解題區/解題區 - Zerojudge

b412. 記憶中的并查集

contents

  1. 1. Problem
  2. 2. Sample Input
  3. 3. Sample Output
  4. 4. Solution

Problem

維護一個並查集的操作,並且支持版本回溯。

  • 合併兩個堆
  • 詢問兩個元素是否同堆
  • 版本回溯

Sample Input

1
2
3
4
5
6
2 5
2 1 2
1 1 2
2 1 2
1 1
3 0 3

Sample Output

1
2
3
0
1
0

Solution

持久化概念,相當於維護 parent[] 陣列的版本,這一點可以利用可持久化線段樹來維護。
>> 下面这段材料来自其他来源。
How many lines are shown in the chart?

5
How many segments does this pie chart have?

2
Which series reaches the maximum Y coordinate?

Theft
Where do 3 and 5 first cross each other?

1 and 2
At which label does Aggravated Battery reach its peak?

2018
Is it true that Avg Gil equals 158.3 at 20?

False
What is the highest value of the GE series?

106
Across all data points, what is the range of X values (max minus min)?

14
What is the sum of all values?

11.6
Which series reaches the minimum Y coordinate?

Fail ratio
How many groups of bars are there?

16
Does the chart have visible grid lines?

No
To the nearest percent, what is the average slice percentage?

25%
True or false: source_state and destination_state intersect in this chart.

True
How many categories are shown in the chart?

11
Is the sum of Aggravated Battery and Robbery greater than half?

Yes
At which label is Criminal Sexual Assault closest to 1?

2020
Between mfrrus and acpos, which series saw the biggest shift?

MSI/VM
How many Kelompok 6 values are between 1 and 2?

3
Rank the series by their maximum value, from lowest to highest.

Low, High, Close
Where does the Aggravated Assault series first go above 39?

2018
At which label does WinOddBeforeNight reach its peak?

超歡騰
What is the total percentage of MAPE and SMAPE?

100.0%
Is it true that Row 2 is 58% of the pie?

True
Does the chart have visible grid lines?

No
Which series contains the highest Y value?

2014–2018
並查集的查詢功能不修改 parent[] 陣列,合併操作卻有可能修改數個 parent[],為了降低記憶體用量,盡可能少用路徑壓縮這個技巧,雖然在一般並查集都會使用這個來加速,否則很容易變很慢,是因為持久化是會拉低速度,因為持久化需要 $O(\log N)$ 的時間去更改 parent[],單筆路徑壓縮長度為 $M$ 個點,需要 $O(M \log N)$ 的調整,$M$ 在並查集中是常數類。

詢問不多時用啟發式合併就好,將小堆的元素合併到大堆中。效能會比較好。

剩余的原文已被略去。